Scan the records below for the line containing "588,445 L 589,450" and the line containing "469,416 C 461,378". Copy both, plus every line between, exactly.

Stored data
⟨
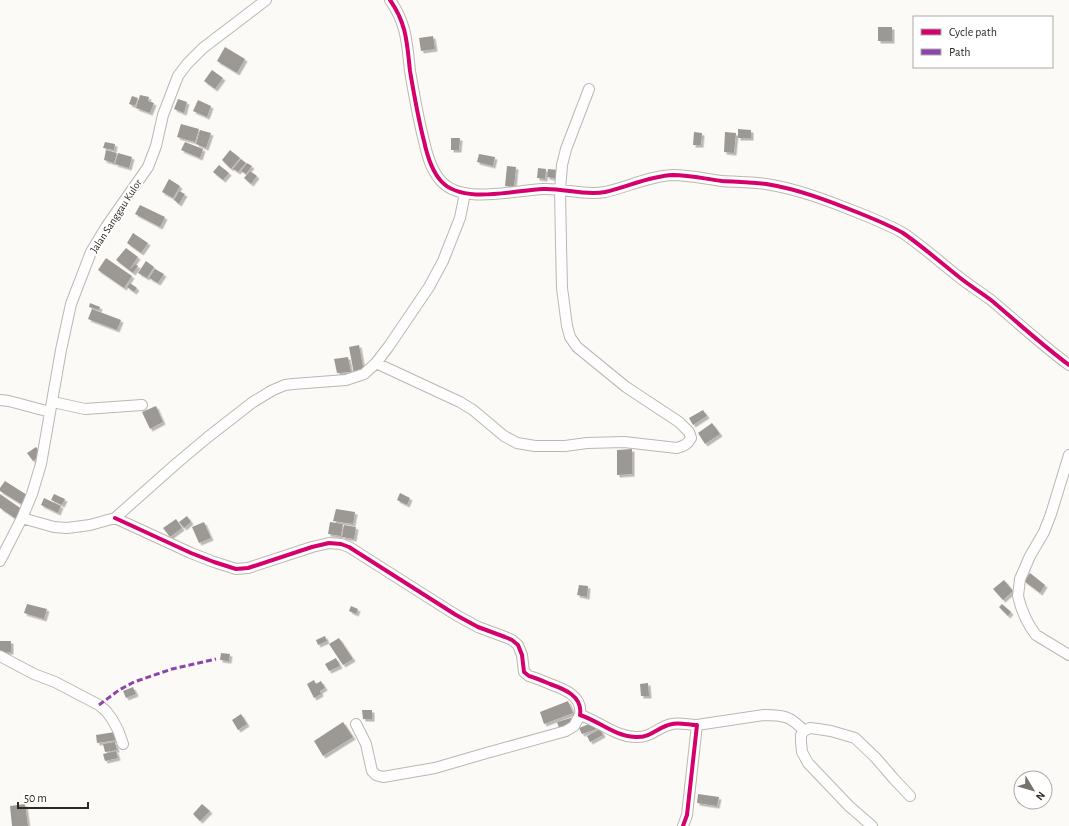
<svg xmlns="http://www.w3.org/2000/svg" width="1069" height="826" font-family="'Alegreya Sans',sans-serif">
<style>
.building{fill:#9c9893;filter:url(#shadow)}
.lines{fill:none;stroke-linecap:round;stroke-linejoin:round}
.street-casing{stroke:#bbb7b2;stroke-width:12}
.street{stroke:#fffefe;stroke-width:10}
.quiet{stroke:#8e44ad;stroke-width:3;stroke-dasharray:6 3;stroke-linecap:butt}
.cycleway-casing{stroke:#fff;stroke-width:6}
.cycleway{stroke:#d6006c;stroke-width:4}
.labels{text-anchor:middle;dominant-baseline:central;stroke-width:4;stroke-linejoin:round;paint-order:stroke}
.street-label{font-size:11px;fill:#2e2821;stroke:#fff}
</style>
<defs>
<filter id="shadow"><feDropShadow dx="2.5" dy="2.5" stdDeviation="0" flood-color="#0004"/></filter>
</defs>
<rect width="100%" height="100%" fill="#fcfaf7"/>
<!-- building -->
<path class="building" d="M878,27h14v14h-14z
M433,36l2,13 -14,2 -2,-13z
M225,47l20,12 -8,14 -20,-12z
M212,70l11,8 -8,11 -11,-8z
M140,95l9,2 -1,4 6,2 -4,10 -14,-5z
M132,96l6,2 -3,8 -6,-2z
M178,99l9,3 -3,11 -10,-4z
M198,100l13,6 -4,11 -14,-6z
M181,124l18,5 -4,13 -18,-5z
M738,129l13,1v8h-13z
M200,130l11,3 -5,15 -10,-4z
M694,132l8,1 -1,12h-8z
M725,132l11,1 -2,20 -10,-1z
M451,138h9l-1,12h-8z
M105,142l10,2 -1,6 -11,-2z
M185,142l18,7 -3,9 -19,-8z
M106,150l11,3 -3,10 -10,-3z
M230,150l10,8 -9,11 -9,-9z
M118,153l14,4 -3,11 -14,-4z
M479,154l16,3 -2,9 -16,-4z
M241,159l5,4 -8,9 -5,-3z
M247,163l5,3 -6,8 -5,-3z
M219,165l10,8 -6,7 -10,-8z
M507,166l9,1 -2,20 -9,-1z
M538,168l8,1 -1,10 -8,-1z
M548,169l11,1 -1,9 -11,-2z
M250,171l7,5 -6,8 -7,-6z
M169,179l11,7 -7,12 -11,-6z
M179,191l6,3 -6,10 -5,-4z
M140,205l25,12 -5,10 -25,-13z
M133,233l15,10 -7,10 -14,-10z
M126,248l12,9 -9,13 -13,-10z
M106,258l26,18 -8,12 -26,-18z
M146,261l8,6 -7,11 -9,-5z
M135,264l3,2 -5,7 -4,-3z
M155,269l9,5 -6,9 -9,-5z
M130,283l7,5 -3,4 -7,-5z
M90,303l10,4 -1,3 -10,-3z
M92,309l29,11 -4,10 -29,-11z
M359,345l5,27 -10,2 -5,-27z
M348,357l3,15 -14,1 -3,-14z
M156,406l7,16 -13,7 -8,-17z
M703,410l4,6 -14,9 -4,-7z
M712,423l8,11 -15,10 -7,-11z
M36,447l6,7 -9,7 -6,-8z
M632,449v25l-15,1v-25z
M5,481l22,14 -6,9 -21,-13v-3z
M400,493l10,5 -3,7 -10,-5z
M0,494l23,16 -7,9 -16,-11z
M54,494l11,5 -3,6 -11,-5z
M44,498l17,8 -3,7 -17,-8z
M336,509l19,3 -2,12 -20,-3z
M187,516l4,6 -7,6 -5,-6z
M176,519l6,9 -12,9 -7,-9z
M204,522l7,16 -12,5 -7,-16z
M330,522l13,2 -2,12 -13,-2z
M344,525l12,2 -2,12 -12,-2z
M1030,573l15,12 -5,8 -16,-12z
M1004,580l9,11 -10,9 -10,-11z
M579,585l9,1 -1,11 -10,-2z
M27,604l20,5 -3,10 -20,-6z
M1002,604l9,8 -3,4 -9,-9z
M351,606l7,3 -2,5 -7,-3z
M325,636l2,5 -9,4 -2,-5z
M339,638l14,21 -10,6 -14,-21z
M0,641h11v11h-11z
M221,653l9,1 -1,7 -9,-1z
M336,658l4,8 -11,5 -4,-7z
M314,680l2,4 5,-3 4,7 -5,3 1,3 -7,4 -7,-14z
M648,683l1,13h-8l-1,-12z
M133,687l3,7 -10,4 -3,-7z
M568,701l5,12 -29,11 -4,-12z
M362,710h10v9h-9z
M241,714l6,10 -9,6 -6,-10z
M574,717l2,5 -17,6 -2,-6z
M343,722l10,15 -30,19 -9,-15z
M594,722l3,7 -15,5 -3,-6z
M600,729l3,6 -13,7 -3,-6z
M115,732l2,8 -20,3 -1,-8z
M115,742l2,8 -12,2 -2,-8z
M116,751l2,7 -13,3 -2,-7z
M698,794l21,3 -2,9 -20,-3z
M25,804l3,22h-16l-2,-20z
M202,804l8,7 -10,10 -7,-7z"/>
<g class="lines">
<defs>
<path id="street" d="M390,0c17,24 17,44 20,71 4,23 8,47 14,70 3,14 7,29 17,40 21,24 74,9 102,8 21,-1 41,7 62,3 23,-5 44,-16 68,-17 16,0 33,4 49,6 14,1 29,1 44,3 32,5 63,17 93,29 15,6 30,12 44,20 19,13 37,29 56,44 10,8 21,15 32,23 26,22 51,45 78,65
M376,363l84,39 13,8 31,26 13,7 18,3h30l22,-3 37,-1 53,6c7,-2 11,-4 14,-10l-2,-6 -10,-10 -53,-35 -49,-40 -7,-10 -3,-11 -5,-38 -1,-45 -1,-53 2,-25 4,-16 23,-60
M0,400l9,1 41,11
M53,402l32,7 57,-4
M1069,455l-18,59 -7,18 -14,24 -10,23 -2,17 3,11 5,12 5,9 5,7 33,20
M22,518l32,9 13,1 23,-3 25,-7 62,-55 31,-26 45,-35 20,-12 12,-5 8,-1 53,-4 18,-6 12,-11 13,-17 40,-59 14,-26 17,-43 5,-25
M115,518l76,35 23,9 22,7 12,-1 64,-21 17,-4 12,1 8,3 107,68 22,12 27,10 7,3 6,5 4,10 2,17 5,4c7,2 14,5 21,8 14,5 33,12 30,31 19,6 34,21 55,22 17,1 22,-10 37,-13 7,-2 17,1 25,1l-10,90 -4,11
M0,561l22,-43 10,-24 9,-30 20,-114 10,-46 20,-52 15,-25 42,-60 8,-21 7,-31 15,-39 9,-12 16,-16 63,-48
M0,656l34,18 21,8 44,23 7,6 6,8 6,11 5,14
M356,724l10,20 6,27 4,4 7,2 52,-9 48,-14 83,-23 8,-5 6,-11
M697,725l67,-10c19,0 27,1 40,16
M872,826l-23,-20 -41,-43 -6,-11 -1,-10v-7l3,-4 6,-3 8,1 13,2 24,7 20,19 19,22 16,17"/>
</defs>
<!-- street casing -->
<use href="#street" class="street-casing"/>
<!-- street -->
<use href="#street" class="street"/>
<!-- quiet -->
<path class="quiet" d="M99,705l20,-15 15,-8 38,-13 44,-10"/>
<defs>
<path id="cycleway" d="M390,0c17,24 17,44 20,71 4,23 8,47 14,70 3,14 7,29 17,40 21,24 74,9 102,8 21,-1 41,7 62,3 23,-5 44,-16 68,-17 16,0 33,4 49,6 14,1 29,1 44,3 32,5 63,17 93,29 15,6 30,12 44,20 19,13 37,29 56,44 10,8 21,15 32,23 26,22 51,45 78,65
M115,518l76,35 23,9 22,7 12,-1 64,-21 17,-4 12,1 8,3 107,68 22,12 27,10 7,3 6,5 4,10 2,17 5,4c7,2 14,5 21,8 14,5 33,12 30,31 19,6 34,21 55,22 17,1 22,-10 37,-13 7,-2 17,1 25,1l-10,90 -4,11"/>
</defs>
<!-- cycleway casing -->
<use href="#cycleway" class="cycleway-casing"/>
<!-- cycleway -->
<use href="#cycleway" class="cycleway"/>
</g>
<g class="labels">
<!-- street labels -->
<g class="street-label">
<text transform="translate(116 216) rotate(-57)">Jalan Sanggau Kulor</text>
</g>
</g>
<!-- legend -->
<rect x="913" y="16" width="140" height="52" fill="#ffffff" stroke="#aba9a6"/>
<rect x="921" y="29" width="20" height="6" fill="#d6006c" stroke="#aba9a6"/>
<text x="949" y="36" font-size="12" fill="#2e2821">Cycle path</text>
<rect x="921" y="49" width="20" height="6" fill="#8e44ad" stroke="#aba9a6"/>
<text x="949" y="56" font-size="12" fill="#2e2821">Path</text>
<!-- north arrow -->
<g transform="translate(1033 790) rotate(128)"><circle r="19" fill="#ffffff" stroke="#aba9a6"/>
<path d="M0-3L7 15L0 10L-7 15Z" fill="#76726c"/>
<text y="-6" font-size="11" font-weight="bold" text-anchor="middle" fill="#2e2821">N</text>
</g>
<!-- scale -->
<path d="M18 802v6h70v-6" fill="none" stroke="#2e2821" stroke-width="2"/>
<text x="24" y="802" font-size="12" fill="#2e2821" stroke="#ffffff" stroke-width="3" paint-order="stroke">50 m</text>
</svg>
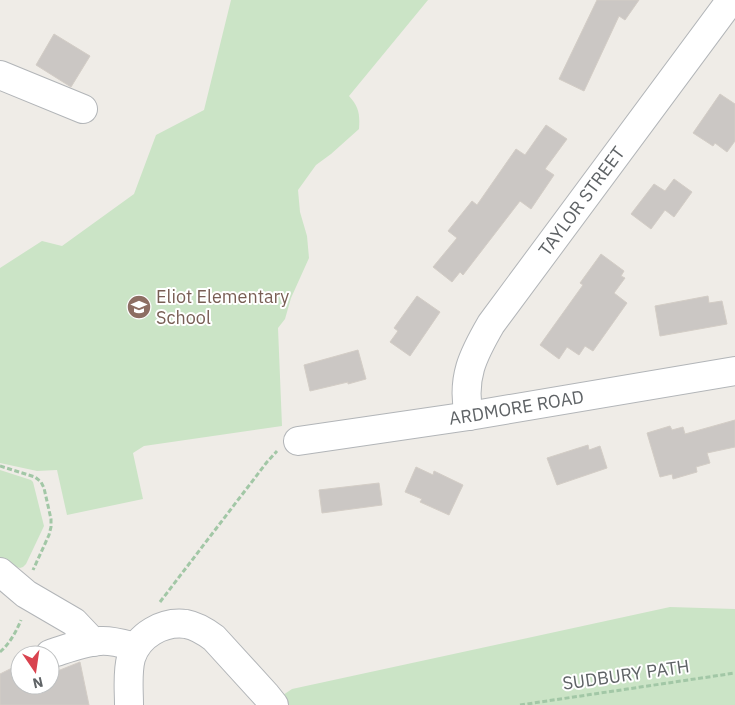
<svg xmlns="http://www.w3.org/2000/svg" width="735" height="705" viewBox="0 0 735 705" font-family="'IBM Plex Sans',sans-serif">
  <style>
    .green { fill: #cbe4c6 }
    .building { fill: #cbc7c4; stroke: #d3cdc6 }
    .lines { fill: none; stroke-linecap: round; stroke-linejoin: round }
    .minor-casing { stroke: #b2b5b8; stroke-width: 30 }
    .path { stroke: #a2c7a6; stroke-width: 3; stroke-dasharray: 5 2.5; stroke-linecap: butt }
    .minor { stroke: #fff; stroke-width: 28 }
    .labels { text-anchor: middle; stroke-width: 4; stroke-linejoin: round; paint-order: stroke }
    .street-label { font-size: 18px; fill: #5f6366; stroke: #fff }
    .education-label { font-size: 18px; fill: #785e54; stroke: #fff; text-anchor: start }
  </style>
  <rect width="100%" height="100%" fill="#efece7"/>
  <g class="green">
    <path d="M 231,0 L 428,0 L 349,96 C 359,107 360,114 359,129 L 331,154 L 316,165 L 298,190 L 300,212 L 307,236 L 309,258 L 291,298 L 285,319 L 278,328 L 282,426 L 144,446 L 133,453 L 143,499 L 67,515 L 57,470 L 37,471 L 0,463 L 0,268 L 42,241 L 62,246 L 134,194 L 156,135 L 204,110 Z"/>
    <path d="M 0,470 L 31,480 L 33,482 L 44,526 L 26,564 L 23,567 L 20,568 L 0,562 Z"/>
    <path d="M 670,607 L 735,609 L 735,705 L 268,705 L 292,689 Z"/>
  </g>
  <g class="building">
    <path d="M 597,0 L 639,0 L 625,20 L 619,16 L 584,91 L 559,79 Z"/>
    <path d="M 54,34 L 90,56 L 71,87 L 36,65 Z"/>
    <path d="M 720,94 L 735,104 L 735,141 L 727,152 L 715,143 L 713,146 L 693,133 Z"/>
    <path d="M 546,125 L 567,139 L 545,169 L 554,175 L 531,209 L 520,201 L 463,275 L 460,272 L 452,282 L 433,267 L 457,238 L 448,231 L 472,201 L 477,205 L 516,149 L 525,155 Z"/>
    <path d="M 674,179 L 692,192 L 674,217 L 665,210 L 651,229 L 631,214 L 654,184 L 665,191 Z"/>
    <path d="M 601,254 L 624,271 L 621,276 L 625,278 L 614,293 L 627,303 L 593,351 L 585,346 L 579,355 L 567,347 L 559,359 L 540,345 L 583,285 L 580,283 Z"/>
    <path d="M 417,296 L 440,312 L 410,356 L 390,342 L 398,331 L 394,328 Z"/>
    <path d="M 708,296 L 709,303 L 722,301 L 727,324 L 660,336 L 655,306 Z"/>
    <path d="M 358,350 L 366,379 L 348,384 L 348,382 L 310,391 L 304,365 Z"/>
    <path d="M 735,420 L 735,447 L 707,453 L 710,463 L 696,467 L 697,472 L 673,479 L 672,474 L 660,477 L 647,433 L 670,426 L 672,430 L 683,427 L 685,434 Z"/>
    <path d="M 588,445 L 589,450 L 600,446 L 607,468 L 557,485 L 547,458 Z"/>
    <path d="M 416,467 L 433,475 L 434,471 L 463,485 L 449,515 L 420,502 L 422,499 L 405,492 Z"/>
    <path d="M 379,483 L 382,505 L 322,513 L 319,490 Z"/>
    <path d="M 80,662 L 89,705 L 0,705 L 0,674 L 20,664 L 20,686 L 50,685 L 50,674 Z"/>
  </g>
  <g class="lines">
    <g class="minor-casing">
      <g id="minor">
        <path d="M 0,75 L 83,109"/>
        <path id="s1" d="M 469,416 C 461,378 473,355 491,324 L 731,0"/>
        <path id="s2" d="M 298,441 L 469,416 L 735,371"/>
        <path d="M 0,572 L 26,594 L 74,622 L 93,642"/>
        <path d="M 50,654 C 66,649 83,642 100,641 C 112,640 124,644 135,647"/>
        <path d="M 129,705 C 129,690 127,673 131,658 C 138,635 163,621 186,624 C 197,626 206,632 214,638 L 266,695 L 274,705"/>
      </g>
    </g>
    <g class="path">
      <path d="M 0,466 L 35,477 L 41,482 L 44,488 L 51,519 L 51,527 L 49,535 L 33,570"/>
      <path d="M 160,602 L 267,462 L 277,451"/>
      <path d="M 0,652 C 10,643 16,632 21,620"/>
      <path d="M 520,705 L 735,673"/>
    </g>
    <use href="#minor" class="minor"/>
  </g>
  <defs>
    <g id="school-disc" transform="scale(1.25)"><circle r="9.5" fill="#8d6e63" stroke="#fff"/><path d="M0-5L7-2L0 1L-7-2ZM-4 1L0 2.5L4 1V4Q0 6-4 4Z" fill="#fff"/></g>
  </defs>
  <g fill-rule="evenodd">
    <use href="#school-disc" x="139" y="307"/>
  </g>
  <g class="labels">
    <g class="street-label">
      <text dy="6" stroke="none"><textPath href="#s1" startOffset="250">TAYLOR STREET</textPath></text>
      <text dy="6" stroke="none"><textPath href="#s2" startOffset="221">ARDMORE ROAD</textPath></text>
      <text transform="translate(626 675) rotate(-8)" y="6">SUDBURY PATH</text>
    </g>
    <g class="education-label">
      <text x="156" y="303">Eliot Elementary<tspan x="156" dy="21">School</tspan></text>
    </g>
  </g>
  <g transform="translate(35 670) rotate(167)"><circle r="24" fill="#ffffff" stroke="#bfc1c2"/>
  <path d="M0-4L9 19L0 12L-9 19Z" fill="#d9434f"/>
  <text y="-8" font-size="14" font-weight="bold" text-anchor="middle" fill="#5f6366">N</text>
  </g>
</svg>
⟩
Exercise solution »
    <path d="M 588,445 L 589,450 L 600,446 L 607,468 L 557,485 L 547,458 Z"/>
    <path d="M 416,467 L 433,475 L 434,471 L 463,485 L 449,515 L 420,502 L 422,499 L 405,492 Z"/>
    <path d="M 379,483 L 382,505 L 322,513 L 319,490 Z"/>
    <path d="M 80,662 L 89,705 L 0,705 L 0,674 L 20,664 L 20,686 L 50,685 L 50,674 Z"/>
  </g>
  <g class="lines">
    <g class="minor-casing">
      <g id="minor">
        <path d="M 0,75 L 83,109"/>
        <path id="s1" d="M 469,416 C 461,378 473,355 491,324 L 731,0"/>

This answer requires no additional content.